● What you should do:
Only the pictures are to be left out; write out the rest of the data exactly.

Plain-text document sources
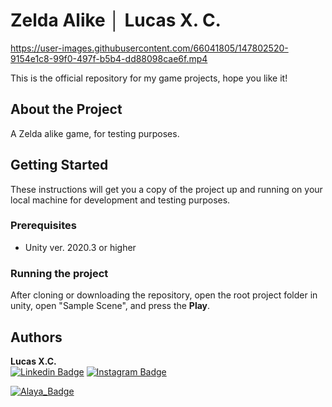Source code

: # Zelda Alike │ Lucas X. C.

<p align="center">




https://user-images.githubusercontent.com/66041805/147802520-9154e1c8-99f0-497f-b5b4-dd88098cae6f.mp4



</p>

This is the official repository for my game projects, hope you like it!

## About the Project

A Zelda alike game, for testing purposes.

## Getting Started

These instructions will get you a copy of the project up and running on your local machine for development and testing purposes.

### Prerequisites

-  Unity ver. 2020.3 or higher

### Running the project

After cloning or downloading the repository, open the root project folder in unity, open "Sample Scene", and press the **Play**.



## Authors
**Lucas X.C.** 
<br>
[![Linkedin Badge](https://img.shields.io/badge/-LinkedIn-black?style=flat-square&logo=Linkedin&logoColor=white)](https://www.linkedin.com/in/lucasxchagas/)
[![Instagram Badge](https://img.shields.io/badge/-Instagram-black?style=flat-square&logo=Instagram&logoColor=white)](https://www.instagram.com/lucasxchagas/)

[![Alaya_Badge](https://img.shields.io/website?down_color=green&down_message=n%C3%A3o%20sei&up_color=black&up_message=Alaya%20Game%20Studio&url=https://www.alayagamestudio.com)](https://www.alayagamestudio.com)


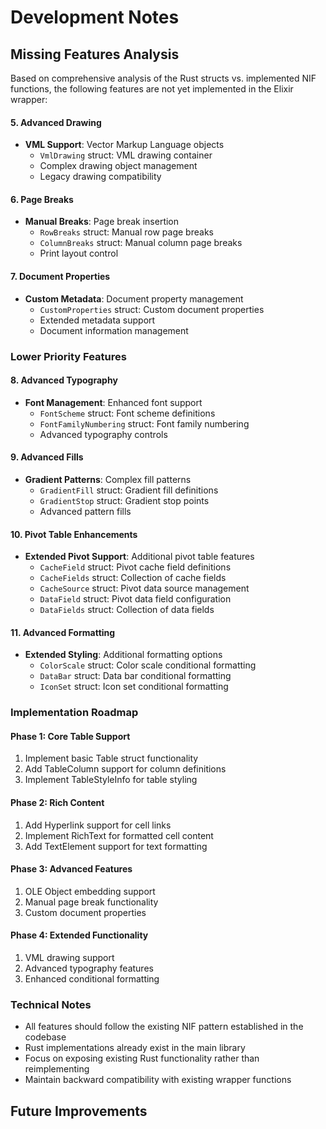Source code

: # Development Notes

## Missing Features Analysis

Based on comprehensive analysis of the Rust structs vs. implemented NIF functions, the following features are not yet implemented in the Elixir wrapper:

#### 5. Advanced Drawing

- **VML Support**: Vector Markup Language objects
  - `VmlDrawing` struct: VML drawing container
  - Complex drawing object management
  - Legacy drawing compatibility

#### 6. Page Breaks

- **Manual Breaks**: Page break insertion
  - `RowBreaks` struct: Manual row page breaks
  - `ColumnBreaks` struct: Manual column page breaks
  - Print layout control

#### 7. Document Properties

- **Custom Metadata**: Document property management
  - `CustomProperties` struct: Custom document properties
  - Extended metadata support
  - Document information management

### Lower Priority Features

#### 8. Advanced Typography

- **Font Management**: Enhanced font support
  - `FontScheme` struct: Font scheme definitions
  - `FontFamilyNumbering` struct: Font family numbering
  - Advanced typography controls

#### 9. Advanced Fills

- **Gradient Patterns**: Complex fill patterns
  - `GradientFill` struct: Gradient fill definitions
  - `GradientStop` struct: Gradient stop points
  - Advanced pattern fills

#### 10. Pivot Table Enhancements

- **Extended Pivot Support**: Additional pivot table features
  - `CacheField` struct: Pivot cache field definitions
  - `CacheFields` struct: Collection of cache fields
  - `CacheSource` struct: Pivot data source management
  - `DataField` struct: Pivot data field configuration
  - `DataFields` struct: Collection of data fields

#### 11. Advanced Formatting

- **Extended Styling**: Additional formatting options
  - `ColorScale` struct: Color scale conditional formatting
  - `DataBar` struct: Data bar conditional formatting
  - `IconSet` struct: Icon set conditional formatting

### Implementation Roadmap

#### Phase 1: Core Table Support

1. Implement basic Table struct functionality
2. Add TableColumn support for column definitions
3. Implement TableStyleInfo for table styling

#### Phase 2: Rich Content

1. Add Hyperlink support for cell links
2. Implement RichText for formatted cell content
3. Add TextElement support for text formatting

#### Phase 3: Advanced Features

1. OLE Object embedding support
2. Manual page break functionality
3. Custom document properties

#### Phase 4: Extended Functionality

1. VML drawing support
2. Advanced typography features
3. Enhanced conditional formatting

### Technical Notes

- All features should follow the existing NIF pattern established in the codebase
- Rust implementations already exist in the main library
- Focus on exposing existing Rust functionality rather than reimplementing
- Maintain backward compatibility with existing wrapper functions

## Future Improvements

● Response below:
Source code

: # Zelda Alike │ Lucas X. C.

<p align="center">




https://user-images.githubusercontent.com/66041805/147802520-9154e1c8-99f0-497f-b5b4-dd88098cae6f.mp4



</p>

This is the official repository for my game projects, hope you like it!

## About the Project

A Zelda alike game, for testing purposes.

## Getting Started

These instructions will get you a copy of the project up and running on your local machine for development and testing purposes.

### Prerequisites

-  Unity ver. 2020.3 or higher

### Running the project

After cloning or downloading the repository, open the root project folder in unity, open "Sample Scene", and press the **Play**.



## Authors
**Lucas X.C.** 
<br>
[![Linkedin Badge](https://img.shields.io/badge/-LinkedIn-black?style=flat-square&logo=Linkedin&logoColor=white)](https://www.linkedin.com/in/lucasxchagas/)
[![Instagram Badge](https://img.shields.io/badge/-Instagram-black?style=flat-square&logo=Instagram&logoColor=white)](https://www.instagram.com/lucasxchagas/)

[![Alaya_Badge](https://img.shields.io/website?down_color=green&down_message=n%C3%A3o%20sei&up_color=black&up_message=Alaya%20Game%20Studio&url=https://www.alayagamestudio.com)](https://www.alayagamestudio.com)


Source code

: # Development Notes

## Missing Features Analysis

Based on comprehensive analysis of the Rust structs vs. implemented NIF functions, the following features are not yet implemented in the Elixir wrapper:

#### 5. Advanced Drawing

- **VML Support**: Vector Markup Language objects
  - `VmlDrawing` struct: VML drawing container
  - Complex drawing object management
  - Legacy drawing compatibility

#### 6. Page Breaks

- **Manual Breaks**: Page break insertion
  - `RowBreaks` struct: Manual row page breaks
  - `ColumnBreaks` struct: Manual column page breaks
  - Print layout control

#### 7. Document Properties

- **Custom Metadata**: Document property management
  - `CustomProperties` struct: Custom document properties
  - Extended metadata support
  - Document information management

### Lower Priority Features

#### 8. Advanced Typography

- **Font Management**: Enhanced font support
  - `FontScheme` struct: Font scheme definitions
  - `FontFamilyNumbering` struct: Font family numbering
  - Advanced typography controls

#### 9. Advanced Fills

- **Gradient Patterns**: Complex fill patterns
  - `GradientFill` struct: Gradient fill definitions
  - `GradientStop` struct: Gradient stop points
  - Advanced pattern fills

#### 10. Pivot Table Enhancements

- **Extended Pivot Support**: Additional pivot table features
  - `CacheField` struct: Pivot cache field definitions
  - `CacheFields` struct: Collection of cache fields
  - `CacheSource` struct: Pivot data source management
  - `DataField` struct: Pivot data field configuration
  - `DataFields` struct: Collection of data fields

#### 11. Advanced Formatting

- **Extended Styling**: Additional formatting options
  - `ColorScale` struct: Color scale conditional formatting
  - `DataBar` struct: Data bar conditional formatting
  - `IconSet` struct: Icon set conditional formatting

### Implementation Roadmap

#### Phase 1: Core Table Support

1. Implement basic Table struct functionality
2. Add TableColumn support for column definitions
3. Implement TableStyleInfo for table styling

#### Phase 2: Rich Content

1. Add Hyperlink support for cell links
2. Implement RichText for formatted cell content
3. Add TextElement support for text formatting

#### Phase 3: Advanced Features

1. OLE Object embedding support
2. Manual page break functionality
3. Custom document properties

#### Phase 4: Extended Functionality

1. VML drawing support
2. Advanced typography features
3. Enhanced conditional formatting

### Technical Notes

- All features should follow the existing NIF pattern established in the codebase
- Rust implementations already exist in the main library
- Focus on exposing existing Rust functionality rather than reimplementing
- Maintain backward compatibility with existing wrapper functions

## Future Improvements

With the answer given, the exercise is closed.